• TASK DESCRIPTION
Please reproduce, exactly as given, the lines running from the start of the data to the line containing "utifrån apparaters energiförbrukning", inclusive, and omit the pictures.

======

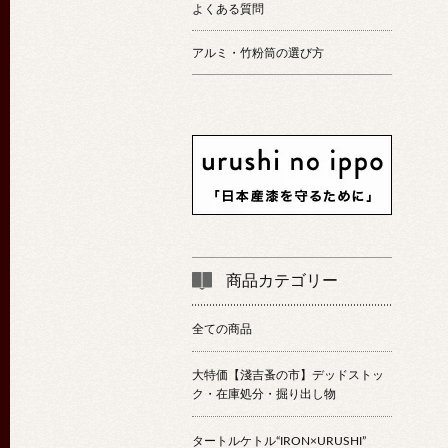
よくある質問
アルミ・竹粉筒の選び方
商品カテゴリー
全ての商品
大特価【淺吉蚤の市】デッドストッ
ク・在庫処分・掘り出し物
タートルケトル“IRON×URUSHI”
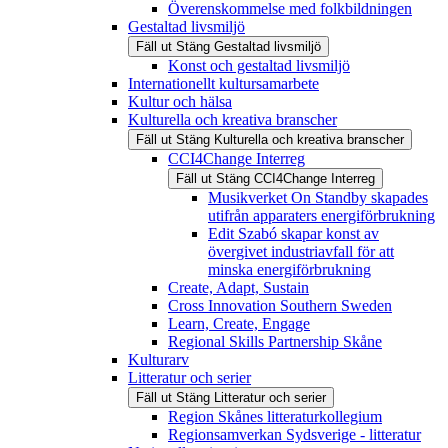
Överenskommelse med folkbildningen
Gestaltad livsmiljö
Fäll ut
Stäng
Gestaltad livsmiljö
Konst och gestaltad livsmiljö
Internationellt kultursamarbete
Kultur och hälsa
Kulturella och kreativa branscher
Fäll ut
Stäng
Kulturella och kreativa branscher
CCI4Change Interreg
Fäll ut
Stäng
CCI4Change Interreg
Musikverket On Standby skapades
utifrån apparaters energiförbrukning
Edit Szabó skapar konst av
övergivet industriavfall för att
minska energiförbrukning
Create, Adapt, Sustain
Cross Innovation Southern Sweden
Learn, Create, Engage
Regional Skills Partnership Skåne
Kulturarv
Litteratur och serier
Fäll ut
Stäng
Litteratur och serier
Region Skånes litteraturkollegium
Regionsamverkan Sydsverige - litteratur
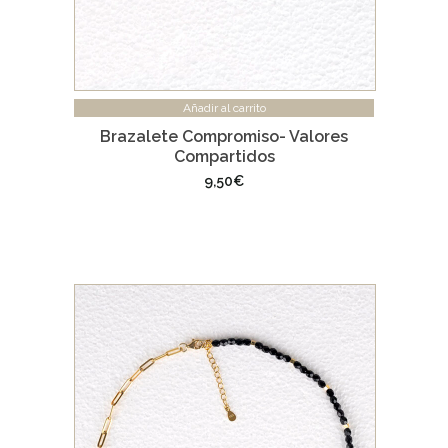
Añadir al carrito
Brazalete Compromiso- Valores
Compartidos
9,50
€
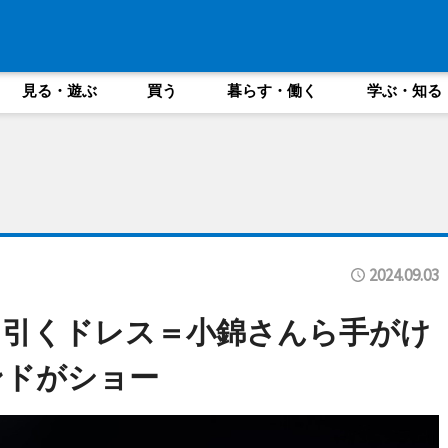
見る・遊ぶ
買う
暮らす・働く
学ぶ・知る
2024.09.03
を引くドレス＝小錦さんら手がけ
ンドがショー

======

• WRITTEN SOLUTION
よくある質問
アルミ・竹粉筒の選び方
商品カテゴリー
全ての商品
大特価【淺吉蚤の市】デッドストッ
ク・在庫処分・掘り出し物
タートルケトル“IRON×URUSHI”
Överenskommelse med folkbildningen
Gestaltad livsmiljö
Fäll ut
Stäng
Gestaltad livsmiljö
Konst och gestaltad livsmiljö
Internationellt kultursamarbete
Kultur och hälsa
Kulturella och kreativa branscher
Fäll ut
Stäng
Kulturella och kreativa branscher
CCI4Change Interreg
Fäll ut
Stäng
CCI4Change Interreg
Musikverket On Standby skapades
utifrån apparaters energiförbrukning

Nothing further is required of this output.